The Fed Won’t Avert The Next “Crisis,” They Will Cause It.

John Mauldin recently penned an interesting piece:

“Ignoring problems rarely solves them. You need to deal with them—not just the effects, but the underlying causes, or else they usually get worse. In the developed world, and especially the US, and even in China, our economic challenges are rapidly approaching that point. Things that would have been easily fixed a decade ago, or even five years ago, will soon be unsolvable by conventional means.

Yes, we did indeed need the Federal Reserve to provide liquidity during the initial crisis. But after that, the Fed kept rates too low for too long, reinforcing the wealth and income disparities and creating new bubbles we will have to deal with in the not-too-distant future.

This wasn’t a ‘beautiful deleveraging’ as you call it. It was the ugly creation of bubbles and misallocation of capital. The Fed shouldn’t have blown these bubbles in the first place.”

John is correct. The problem with low interest rates for so long is they have encouraged the misallocation of capital. We see it everywhere throughout the entirety of the financial system from consumer debt, to subprime auto-loans, to corporate leverage, and speculative greed.

Misallocation Of Capital – Everywhere

Debt, if used for productive purposes, can be beneficial. However, as discussed in The Economy Should Grow Faster Than Debt:

“Since the bulk of the debt issued by the U.S. has been squandered on increases in social welfare programs and debt service, there is a negative return on investment. Therefore, the larger the balance of debt becomes, the more economically destructive it is by diverting an ever-growing amount of dollars away from productive investments to service payments.”

Currently, throughout the entire monetary ecosystem, there is a rising consensus that “debt doesn’t matter” as long as interest rates and inflation remain low. Of course, the ultra-low interest rate policy administered by the Federal Reserve is responsible for the “yield chase,” and the massive surge in debt since the “financial crisis.”

Yes, current economic growth is good, but not great. Inflation, and interest rates, remain low, which creates an “illusion” that using debt remains opportunistic. However, as stated, rising levels of non-productive debt has negative long-term economic consequences.

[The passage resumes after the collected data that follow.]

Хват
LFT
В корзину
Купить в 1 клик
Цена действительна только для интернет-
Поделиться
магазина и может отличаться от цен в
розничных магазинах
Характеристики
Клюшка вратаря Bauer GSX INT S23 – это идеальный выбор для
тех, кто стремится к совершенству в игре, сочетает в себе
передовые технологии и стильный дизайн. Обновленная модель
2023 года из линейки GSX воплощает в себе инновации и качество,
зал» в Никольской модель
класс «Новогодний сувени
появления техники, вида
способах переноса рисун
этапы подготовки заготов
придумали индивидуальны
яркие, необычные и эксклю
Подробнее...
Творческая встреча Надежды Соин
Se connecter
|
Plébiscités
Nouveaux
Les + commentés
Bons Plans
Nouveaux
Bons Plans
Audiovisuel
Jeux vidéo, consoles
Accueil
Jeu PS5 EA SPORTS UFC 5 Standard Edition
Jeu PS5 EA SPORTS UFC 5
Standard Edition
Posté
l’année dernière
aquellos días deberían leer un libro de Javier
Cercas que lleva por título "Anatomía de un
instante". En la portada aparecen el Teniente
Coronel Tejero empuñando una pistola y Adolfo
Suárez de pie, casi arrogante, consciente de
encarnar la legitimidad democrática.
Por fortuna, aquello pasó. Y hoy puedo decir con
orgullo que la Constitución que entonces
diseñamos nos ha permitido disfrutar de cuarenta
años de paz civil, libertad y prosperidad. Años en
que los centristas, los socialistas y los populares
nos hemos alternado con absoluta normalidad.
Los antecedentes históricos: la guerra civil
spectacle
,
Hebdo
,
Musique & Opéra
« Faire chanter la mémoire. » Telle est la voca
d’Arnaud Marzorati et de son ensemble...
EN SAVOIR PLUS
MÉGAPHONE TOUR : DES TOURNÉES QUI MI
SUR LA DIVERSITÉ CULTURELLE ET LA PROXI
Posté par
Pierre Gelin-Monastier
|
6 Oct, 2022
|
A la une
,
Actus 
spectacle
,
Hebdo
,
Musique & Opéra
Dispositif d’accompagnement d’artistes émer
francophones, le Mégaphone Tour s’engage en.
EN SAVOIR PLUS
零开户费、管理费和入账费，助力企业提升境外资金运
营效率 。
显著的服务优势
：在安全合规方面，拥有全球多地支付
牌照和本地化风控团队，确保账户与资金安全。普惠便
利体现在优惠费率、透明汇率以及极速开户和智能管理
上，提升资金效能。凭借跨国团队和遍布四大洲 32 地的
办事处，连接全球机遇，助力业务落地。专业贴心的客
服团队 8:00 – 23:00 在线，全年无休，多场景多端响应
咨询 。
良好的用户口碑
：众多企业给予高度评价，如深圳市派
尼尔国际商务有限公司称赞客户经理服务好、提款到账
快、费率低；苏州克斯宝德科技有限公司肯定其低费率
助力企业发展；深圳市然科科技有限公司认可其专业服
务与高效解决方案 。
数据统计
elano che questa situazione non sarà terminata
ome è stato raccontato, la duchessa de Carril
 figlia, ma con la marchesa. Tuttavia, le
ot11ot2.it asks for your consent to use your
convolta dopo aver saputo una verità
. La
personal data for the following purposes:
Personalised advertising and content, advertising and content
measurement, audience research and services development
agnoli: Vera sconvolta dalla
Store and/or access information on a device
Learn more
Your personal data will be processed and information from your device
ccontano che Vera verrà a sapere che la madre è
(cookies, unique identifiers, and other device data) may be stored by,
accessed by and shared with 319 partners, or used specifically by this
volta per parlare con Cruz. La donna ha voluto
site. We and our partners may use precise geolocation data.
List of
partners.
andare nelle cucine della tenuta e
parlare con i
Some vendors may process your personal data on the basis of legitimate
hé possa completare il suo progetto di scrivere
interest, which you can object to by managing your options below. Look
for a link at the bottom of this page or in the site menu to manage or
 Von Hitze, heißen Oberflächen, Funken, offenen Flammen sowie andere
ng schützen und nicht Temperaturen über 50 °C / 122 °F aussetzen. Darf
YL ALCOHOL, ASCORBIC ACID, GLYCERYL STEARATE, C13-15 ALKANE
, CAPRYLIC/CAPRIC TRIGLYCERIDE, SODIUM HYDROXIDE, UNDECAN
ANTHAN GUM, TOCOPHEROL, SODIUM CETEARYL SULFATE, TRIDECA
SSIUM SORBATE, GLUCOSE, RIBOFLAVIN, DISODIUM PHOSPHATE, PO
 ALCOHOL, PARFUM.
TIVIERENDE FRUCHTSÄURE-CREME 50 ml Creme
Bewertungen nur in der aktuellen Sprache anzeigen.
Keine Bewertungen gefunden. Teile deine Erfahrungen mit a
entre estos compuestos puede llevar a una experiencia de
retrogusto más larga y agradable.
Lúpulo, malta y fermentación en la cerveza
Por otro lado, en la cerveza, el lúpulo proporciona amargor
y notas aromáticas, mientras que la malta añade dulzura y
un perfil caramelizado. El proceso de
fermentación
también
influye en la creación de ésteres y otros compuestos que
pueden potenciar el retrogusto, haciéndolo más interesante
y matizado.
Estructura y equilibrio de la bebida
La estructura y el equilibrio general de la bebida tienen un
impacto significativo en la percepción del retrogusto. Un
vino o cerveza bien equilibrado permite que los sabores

Before the deregulation of the financial industry under President Reagan, which led to an explosion in consumer credit issuance, it required just $1.00 of total system-wide debt to create $1.00 of economic growth. Today, it requires $3.97 to create the same $1 of economic growth. This shouldn’t be surprising, given that “debt” detracts from economic growth as the “debt service” diverts income from productive investments and leads to a “diminishing rate of return” for each new dollar of debt.